───── Data for analysis ─────
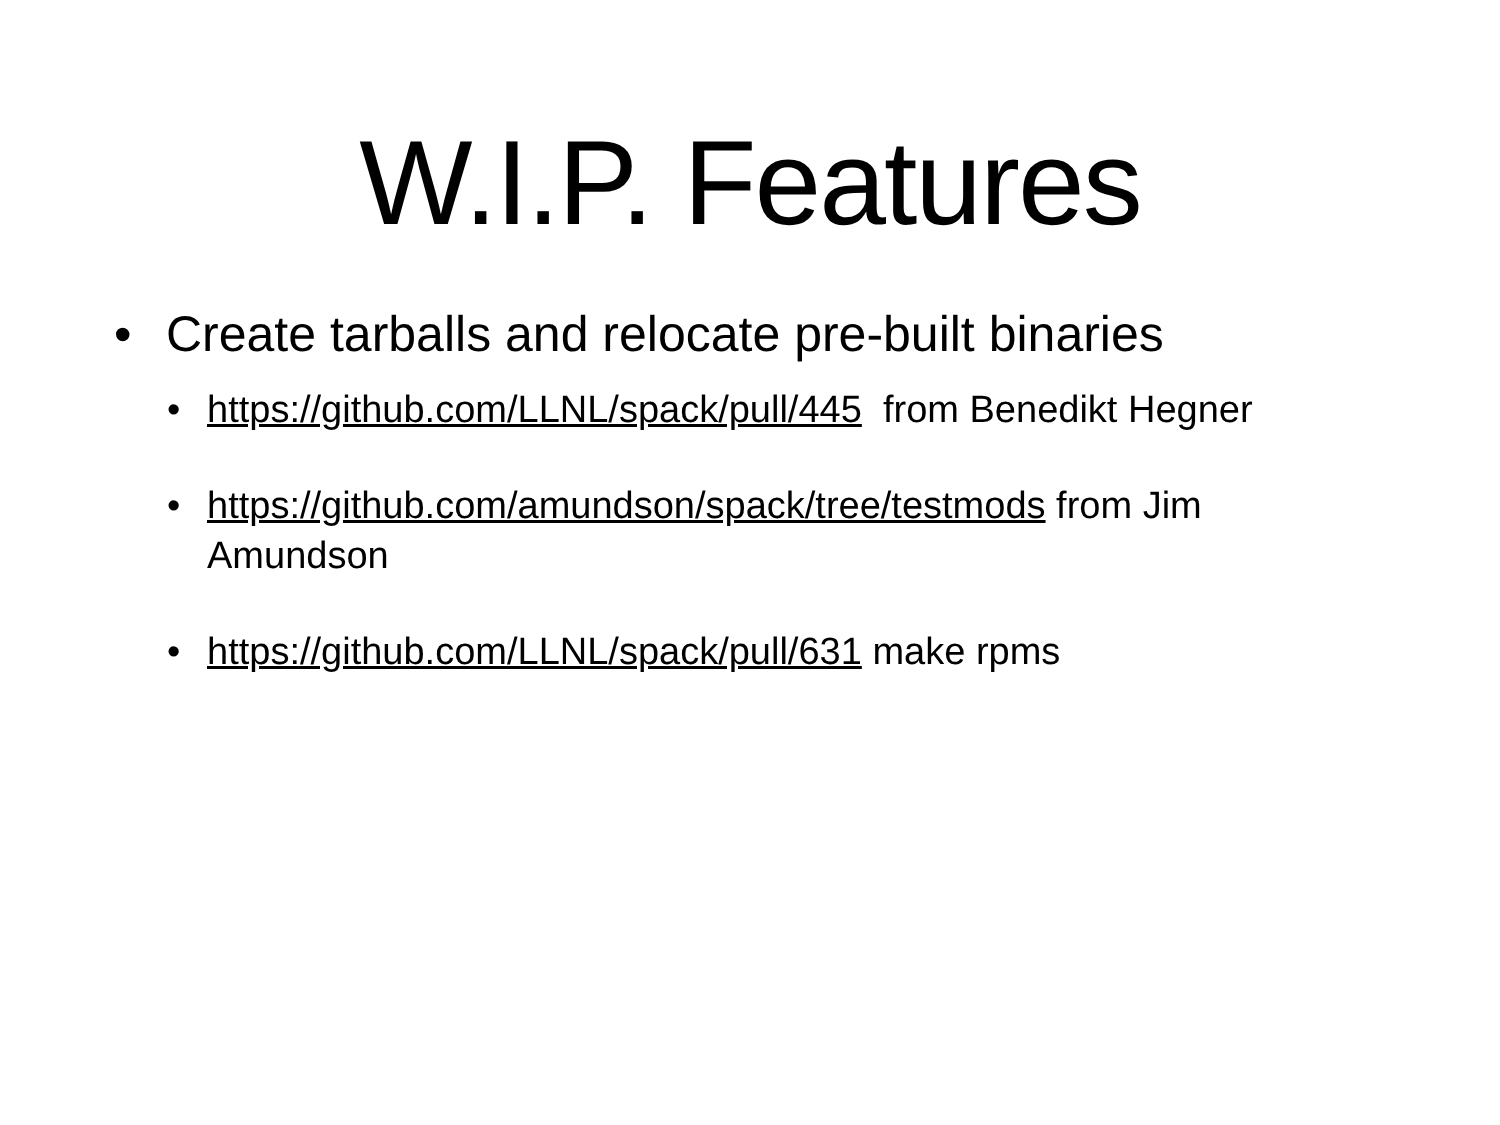W.I.P. Features
• Create tarballs and relocate pre-built binaries
• https://github.com/LLNL/spack/pull/445 from Benedikt Hegner
• https://github.com/amundson/spack/tree/testmods from Jim Amundson
• https://github.com/LLNL/spack/pull/631 make rpms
─────
Word for word, restate all of the entries above and leave each picture out.

- [Response area]
W.I.P. Features
• Create tarballs and relocate pre-built binaries
• https://github.com/LLNL/spack/pull/445 from Benedikt Hegner
• https://github.com/amundson/spack/tree/testmods from Jim Amundson
• https://github.com/LLNL/spack/pull/631 make rpms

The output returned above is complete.